Ici, on voit les étoiles. On danse en spirale. Le vent chasse les nuages et quand on tourne en rond le rond devient ellipse, tes lips, sur tes lèvres des mots, en dehors de ta bouche des mots, dans la pièce des mots, dans l’espace des mots, petits puis gros, immenses et bientôt partout, énormes et explosifs, ils griffent, chahutent et remettent les pendules à l’heure et l’heure à la bonne.

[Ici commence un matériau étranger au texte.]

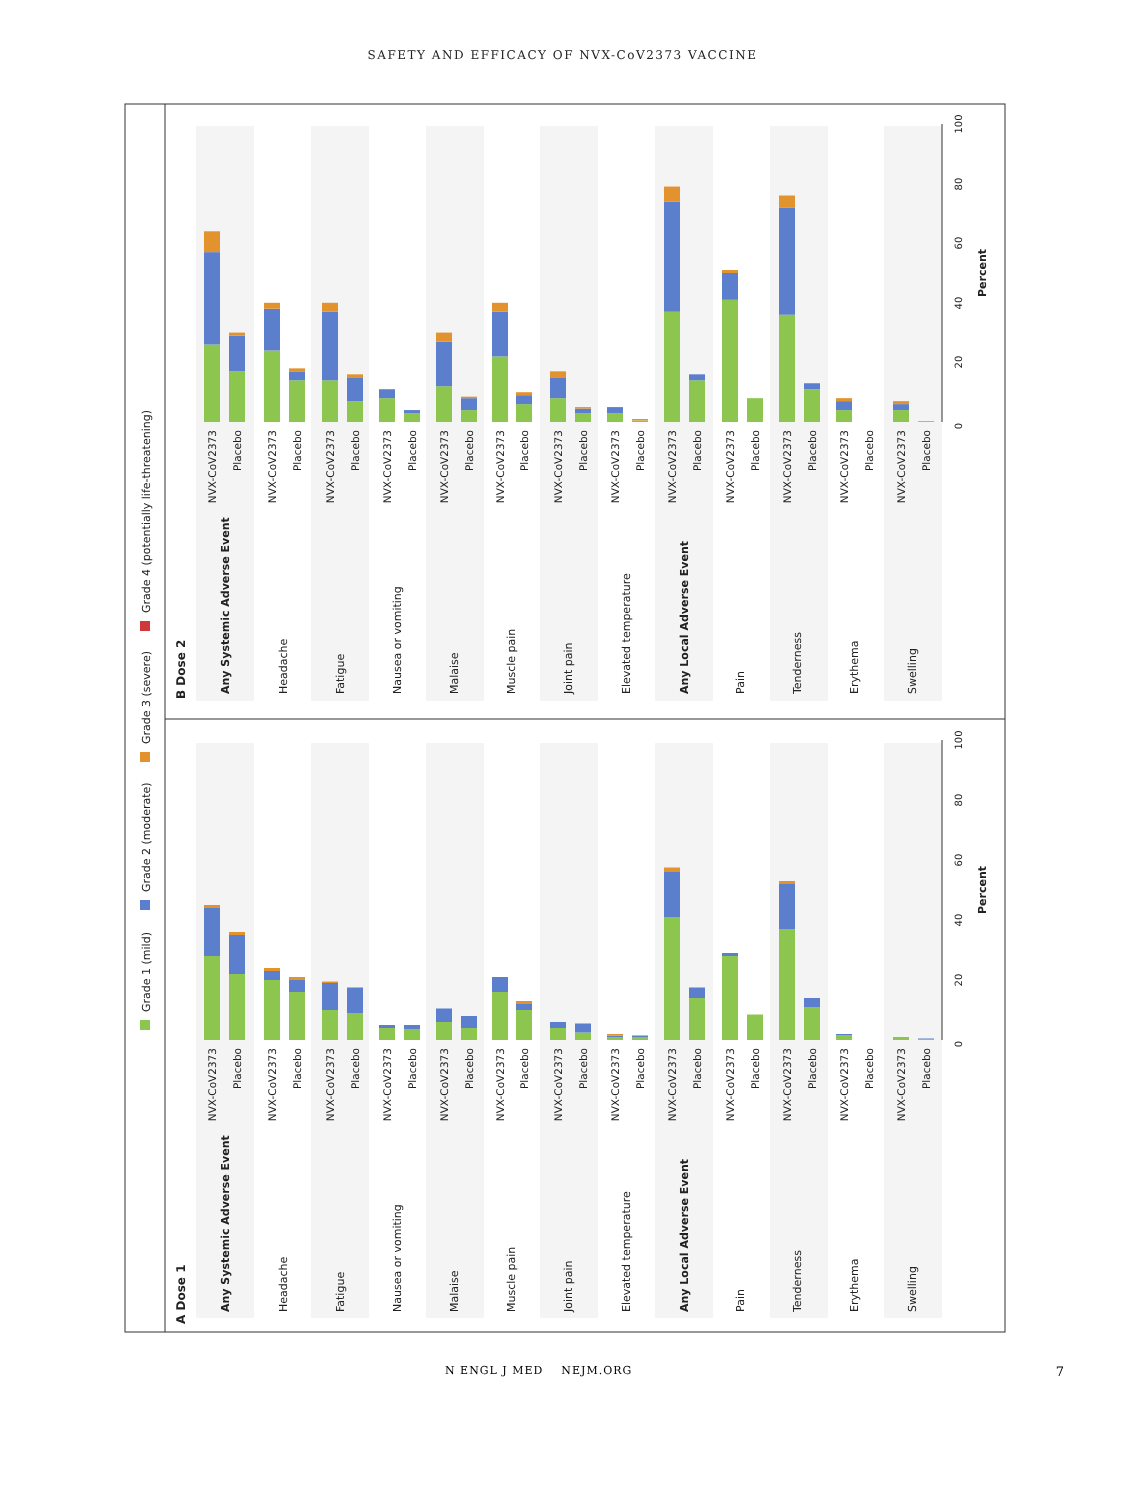SAFETY AND EFFICACY OF NVX-CoV2373 VACCINE
Grade 1 (mild)
Grade 2 (moderate)
Grade 3 (severe)
Grade 4 (potentially life-threatening)
B Dose 2
A Dose 1
0
20
40
60
80
100
Percent
0
20
40
60
80
100
Percent
Any Systemic Adverse Event
Headache
Fatigue
Nausea or vomiting
Malaise
Muscle pain
Joint pain
Elevated temperature
Any Local Adverse Event
Pain
Tenderness
Erythema
Swelling
NVX-CoV2373
Placebo
NVX-CoV2373
Placebo
NVX-CoV2373
Placebo
NVX-CoV2373
Placebo
NVX-CoV2373
Placebo
NVX-CoV2373
Placebo
NVX-CoV2373
Placebo
NVX-CoV2373
Placebo
NVX-CoV2373
Placebo
NVX-CoV2373
Placebo
NVX-CoV2373
Placebo
NVX-CoV2373
Placebo
NVX-CoV2373
Placebo
Any Systemic Adverse Event
Headache
Fatigue
Nausea or vomiting
Malaise
Muscle pain
Joint pain
Elevated temperature
Any Local Adverse Event
Pain
Tenderness
Erythema
Swelling
NVX-CoV2373
Placebo
NVX-CoV2373
Placebo
NVX-CoV2373
Placebo
NVX-CoV2373
Placebo
NVX-CoV2373
Placebo
NVX-CoV2373
Placebo
NVX-CoV2373
Placebo
NVX-CoV2373
Placebo
NVX-CoV2373
Placebo
NVX-CoV2373
Placebo
NVX-CoV2373
Placebo
NVX-CoV2373
Placebo
NVX-CoV2373
Placebo
N ENGL J MED NEJM.ORG 7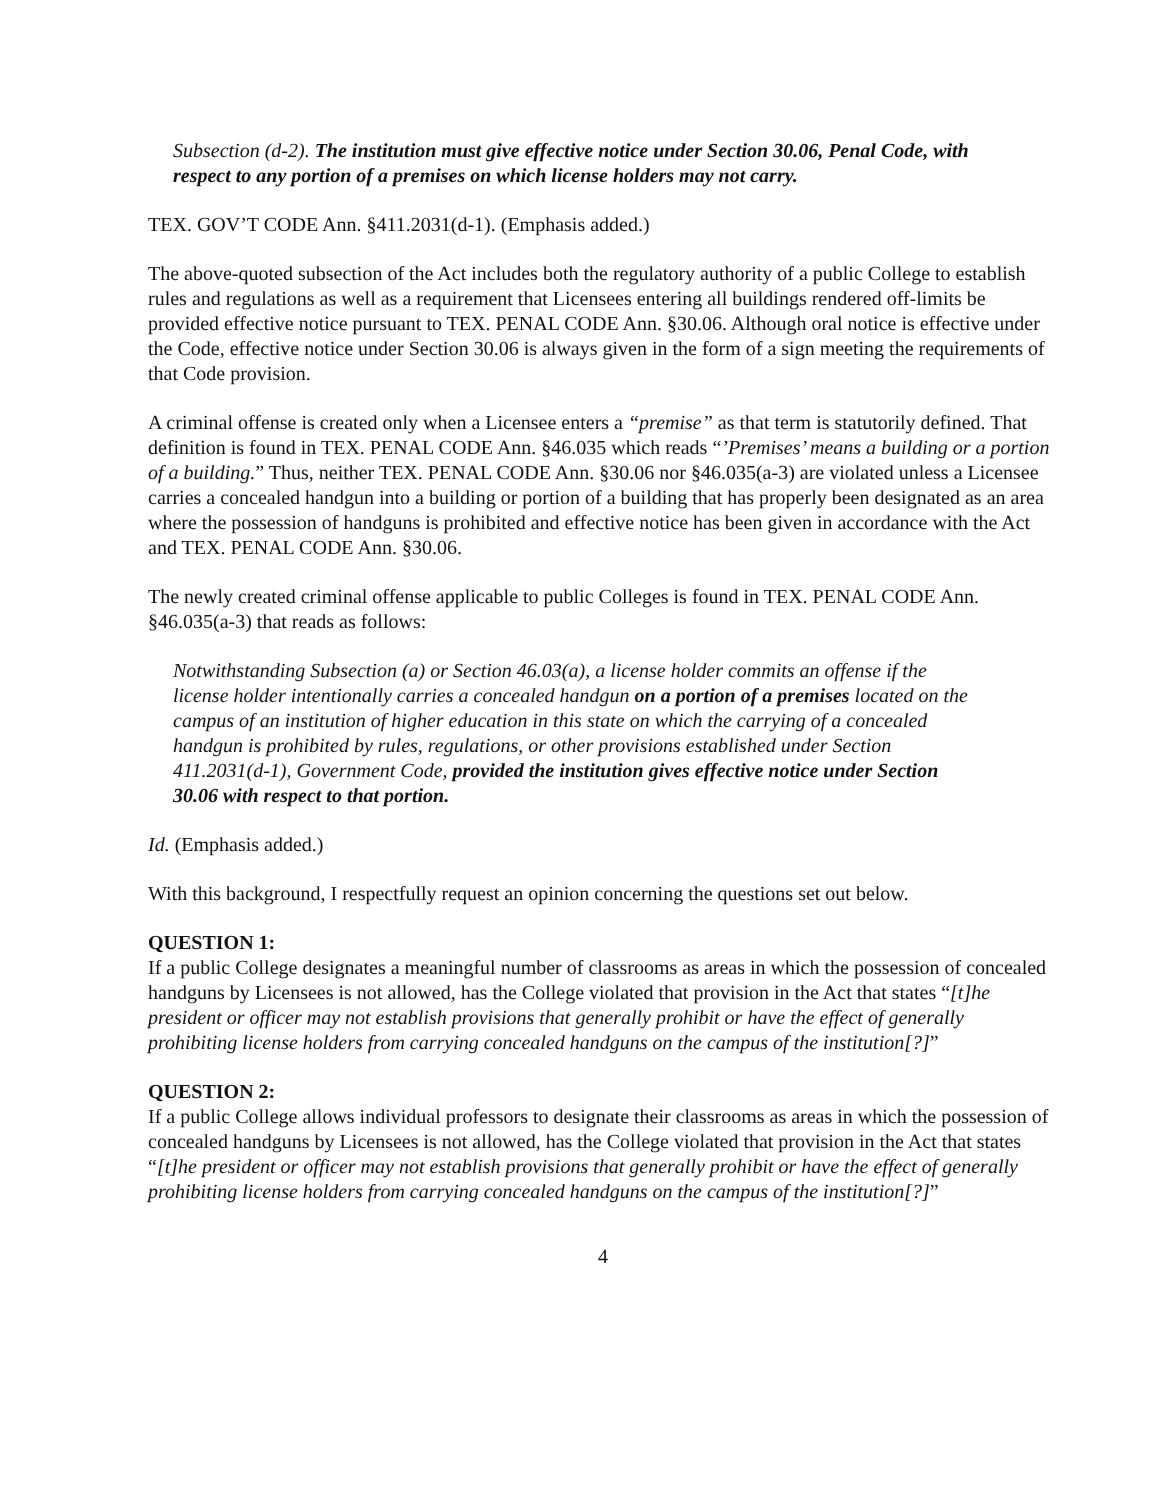Subsection (d-2). The institution must give effective notice under Section 30.06, Penal Code, with respect to any portion of a premises on which license holders may not carry.
TEX. GOV’T CODE Ann. §411.2031(d-1). (Emphasis added.)
The above-quoted subsection of the Act includes both the regulatory authority of a public College to establish rules and regulations as well as a requirement that Licensees entering all buildings rendered off-limits be provided effective notice pursuant to TEX. PENAL CODE Ann. §30.06. Although oral notice is effective under the Code, effective notice under Section 30.06 is always given in the form of a sign meeting the requirements of that Code provision.
A criminal offense is created only when a Licensee enters a “premise” as that term is statutorily defined. That definition is found in TEX. PENAL CODE Ann. §46.035 which reads “’Premises’ means a building or a portion of a building.” Thus, neither TEX. PENAL CODE Ann. §30.06 nor §46.035(a-3) are violated unless a Licensee carries a concealed handgun into a building or portion of a building that has properly been designated as an area where the possession of handguns is prohibited and effective notice has been given in accordance with the Act and TEX. PENAL CODE Ann. §30.06.
The newly created criminal offense applicable to public Colleges is found in TEX. PENAL CODE Ann. §46.035(a-3) that reads as follows:
Notwithstanding Subsection (a) or Section 46.03(a), a license holder commits an offense if the license holder intentionally carries a concealed handgun on a portion of a premises located on the campus of an institution of higher education in this state on which the carrying of a concealed handgun is prohibited by rules, regulations, or other provisions established under Section 411.2031(d-1), Government Code, provided the institution gives effective notice under Section 30.06 with respect to that portion.
Id. (Emphasis added.)
With this background, I respectfully request an opinion concerning the questions set out below.
QUESTION 1:
If a public College designates a meaningful number of classrooms as areas in which the possession of concealed handguns by Licensees is not allowed, has the College violated that provision in the Act that states “[t]he president or officer may not establish provisions that generally prohibit or have the effect of generally prohibiting license holders from carrying concealed handguns on the campus of the institution[?]”
QUESTION 2:
If a public College allows individual professors to designate their classrooms as areas in which the possession of concealed handguns by Licensees is not allowed, has the College violated that provision in the Act that states “[t]he president or officer may not establish provisions that generally prohibit or have the effect of generally prohibiting license holders from carrying concealed handguns on the campus of the institution[?]”
4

Parce qu’il y en a marre, et que les étoiles jetées six pieds sous terre il faut les déterrer et les raccrocher aux nuages, là-haut au-dessus, bien au-dessus de la cime des sapins. Et tant pis pour les écorchures, la boule au ventre et les nœuds au cerveau, la panthère noire les croquera, les mâchera et les recrachera en une bouillie ruisselant jusque dans le sol, et avec un peu de lumière et quelques gouttes de pluie et la patience infinie de la vie, il en poussera des champignons qui relieront les êtres et les possibles, et de nouveaux sapins qui, encore et encore, pointeront dans la bonne direction. Du sol au plafond.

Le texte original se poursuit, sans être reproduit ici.